彼らは適性に応じて難民キャンプとギアバジリカに割り振られ、警護や周辺地域の魔物退治、行き場を無くした囚人の保護などを通じて、その実力を発揮しているそうです。
MVPは、ダイナを思い切りぶっ飛ばしたあなたに差し上げます。
●運営による追記
本シナリオの結果により、<六天覇道>革命派の軍事力が+5、生産力が+5されました!
GMコメント
のらむです。切羽詰まった賞金稼ぎ達と戦って頂きます。
●成功条件
賞金稼ぎ達との戦闘に勝利し、賞金稼ぎ達が今後イレギュラーズ達の襲撃を行わない、あるいは行えない様な形で決着をつける。
●情報精度
このシナリオの情報精度はCです。
情報精度は低めで、不測の事態が起きる可能性があります。
●戦場情報
とある森の奥深く。時間帯は昼だが、当日は吹雪いており、凍えるような寒さかつ視界がとても悪い。
戦場内の全てのキャラクターは、寒さによって回避、反応にマイナスの修正を受け、視界の悪さによって命中にマイナスの修正を受ける。これらのマイナス修正は何らかの対策や本人の特性によって緩和される可能性がある。
●賞金稼ぎ×??
雷槌のダイナの部下の賞金稼ぎ達。総数は不明だが、弓や剣、魔術など、その攻撃方法は多彩だという事が確認されている。だが共通して高い回避能力を持ち、『凍結系列』のバッドステータスを与える攻撃方法を持っている。
●雷槌のダイナ
賞金稼ぎ達のリーダー。部下達も同様であるが、今回の自分たちの行動を正しいとは思っていない。が、家族と自身の命の為に信念を無理やり捻じ曲げている。
身長は2メートルを超え、筋骨隆々。そしてその身長に見合った巨大な鉄槌を武器とする。

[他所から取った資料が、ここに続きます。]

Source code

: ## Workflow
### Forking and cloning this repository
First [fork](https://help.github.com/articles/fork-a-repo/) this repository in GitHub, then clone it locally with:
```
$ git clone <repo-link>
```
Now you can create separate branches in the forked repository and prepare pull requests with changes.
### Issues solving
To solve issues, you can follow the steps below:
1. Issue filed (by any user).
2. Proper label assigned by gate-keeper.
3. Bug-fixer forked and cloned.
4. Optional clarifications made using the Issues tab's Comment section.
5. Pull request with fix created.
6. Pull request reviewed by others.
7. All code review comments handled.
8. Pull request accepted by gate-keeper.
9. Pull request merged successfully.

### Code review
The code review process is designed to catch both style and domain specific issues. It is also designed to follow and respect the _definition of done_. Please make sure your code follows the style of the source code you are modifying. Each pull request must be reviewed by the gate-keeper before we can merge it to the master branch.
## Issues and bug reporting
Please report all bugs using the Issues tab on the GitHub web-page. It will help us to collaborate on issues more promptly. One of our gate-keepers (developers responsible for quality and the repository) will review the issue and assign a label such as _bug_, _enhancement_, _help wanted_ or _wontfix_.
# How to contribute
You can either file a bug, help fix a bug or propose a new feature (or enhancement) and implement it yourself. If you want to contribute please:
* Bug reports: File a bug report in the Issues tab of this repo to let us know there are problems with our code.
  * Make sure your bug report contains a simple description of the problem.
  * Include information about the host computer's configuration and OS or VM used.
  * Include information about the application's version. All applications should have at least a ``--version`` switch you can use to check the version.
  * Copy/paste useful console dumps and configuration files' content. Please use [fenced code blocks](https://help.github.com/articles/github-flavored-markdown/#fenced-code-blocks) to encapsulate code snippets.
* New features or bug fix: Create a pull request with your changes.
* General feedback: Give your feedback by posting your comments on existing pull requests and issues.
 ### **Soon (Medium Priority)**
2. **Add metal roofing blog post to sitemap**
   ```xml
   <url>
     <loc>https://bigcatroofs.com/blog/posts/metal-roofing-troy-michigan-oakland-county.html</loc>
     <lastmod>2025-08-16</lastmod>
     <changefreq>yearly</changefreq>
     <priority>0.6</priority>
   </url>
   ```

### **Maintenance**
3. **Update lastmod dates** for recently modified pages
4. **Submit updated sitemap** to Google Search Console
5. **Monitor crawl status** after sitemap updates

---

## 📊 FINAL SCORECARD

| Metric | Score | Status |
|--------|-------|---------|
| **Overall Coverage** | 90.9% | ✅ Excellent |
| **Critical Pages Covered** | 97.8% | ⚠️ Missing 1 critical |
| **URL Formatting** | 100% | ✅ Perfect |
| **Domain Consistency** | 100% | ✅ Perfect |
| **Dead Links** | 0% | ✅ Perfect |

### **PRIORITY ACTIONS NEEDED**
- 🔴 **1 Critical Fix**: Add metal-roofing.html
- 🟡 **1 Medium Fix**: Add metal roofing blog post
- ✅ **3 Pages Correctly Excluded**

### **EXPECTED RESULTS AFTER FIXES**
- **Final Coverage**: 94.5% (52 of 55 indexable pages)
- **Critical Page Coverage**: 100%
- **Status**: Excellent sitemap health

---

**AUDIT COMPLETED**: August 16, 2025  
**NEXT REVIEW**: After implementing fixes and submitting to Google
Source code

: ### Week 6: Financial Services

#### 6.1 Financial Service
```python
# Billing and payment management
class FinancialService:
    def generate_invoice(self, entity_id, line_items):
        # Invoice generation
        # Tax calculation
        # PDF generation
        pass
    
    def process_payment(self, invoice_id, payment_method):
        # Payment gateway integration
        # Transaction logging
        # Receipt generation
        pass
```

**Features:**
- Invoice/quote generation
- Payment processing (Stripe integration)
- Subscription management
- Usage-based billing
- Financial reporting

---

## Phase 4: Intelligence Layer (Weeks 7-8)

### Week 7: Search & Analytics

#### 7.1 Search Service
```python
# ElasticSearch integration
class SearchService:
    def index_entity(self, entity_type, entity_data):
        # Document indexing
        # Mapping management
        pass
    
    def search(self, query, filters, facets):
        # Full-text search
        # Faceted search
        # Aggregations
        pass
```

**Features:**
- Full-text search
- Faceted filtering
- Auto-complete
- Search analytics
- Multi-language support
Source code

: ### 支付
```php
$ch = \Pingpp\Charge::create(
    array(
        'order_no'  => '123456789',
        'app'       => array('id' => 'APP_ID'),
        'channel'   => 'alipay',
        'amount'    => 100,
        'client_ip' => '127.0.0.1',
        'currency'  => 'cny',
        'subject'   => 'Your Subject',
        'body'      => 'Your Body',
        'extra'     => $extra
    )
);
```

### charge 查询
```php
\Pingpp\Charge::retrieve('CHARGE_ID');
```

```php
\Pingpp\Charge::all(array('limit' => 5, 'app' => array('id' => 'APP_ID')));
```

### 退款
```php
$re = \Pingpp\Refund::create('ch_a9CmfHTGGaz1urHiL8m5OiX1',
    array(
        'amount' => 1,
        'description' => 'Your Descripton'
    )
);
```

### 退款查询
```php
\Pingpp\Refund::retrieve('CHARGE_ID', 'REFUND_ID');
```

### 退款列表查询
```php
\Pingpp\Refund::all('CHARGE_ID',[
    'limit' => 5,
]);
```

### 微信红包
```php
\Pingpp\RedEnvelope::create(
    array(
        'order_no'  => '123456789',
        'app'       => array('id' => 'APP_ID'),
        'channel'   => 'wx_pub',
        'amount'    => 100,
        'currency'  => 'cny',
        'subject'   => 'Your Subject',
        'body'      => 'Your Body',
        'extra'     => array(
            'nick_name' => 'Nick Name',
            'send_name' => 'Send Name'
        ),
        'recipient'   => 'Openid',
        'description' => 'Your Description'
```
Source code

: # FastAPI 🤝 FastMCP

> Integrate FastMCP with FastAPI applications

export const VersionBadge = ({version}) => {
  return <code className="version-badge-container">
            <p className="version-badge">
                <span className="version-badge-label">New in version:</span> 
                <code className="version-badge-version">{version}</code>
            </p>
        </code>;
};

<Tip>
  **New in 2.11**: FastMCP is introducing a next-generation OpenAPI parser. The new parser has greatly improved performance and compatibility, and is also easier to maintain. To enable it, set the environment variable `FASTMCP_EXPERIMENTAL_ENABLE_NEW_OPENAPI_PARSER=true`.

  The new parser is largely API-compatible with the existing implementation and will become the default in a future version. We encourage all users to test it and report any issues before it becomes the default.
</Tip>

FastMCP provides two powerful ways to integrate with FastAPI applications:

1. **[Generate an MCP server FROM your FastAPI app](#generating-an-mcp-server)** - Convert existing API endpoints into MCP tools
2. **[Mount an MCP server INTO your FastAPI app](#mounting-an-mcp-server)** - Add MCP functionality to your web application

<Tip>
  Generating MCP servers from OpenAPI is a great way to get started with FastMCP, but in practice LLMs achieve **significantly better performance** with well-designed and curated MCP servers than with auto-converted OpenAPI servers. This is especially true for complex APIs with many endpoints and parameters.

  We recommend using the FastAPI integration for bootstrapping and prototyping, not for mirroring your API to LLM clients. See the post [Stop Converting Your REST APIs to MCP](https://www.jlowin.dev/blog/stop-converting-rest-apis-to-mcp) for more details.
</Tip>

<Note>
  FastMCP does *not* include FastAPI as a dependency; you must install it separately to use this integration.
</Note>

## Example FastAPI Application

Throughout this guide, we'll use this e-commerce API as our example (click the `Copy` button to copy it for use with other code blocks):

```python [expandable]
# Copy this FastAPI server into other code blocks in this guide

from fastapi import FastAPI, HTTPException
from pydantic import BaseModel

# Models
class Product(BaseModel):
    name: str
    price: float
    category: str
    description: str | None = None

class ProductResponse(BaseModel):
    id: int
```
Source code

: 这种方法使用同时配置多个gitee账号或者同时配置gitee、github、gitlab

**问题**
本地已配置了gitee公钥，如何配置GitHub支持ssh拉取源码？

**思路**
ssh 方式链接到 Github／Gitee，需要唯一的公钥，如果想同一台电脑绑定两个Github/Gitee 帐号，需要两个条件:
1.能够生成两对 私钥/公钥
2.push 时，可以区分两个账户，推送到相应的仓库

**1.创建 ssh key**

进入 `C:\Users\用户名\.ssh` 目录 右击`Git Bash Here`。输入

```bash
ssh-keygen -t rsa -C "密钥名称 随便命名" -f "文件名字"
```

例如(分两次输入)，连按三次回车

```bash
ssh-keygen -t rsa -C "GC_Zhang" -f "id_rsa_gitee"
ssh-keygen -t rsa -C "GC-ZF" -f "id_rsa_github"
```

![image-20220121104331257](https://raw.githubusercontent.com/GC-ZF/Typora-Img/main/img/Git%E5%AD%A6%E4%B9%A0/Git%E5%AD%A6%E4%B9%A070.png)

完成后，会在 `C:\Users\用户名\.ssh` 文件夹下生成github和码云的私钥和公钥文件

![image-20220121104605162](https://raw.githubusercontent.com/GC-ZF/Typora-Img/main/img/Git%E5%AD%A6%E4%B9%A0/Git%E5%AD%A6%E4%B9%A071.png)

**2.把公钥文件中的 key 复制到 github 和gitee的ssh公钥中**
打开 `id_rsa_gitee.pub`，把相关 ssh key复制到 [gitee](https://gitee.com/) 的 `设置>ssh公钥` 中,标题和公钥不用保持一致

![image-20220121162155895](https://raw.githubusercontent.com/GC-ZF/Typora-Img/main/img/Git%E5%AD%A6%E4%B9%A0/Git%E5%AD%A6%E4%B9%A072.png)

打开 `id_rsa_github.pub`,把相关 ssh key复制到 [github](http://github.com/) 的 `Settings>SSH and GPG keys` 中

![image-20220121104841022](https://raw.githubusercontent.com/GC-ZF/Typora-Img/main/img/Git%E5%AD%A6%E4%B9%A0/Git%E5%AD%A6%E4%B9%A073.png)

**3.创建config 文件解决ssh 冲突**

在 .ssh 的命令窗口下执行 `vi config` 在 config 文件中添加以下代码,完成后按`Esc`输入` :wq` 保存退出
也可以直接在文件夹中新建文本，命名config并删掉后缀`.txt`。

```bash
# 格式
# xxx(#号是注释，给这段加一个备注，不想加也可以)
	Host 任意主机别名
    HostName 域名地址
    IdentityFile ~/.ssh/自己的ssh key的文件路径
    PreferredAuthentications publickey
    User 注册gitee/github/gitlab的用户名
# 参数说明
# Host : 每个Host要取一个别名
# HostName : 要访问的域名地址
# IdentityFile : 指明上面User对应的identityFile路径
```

雷の魔術も得意とし、鉄槌と雷を同時に放つ攻撃の数々はいずれも強力。
『麻痺系列』『痺れ系列』のバッドステータスを与える攻撃や、攻撃と同時に自らの身体能力を向上させる技も行使可能。
特殊抵抗、防御技術、EXFの能力に優れている。
●特殊ドロップ『闘争信望』
当シナリオでは参加者全員にアイテム『闘争信望』がドロップします。
闘争信望は特定の勢力ギルドに所属していると使用でき、該当勢力の『勢力傾向』に影響を与える事が出来ます。
https://rev1.reversion.jp/page/tetteidouran
以上です。よろしくお願いします。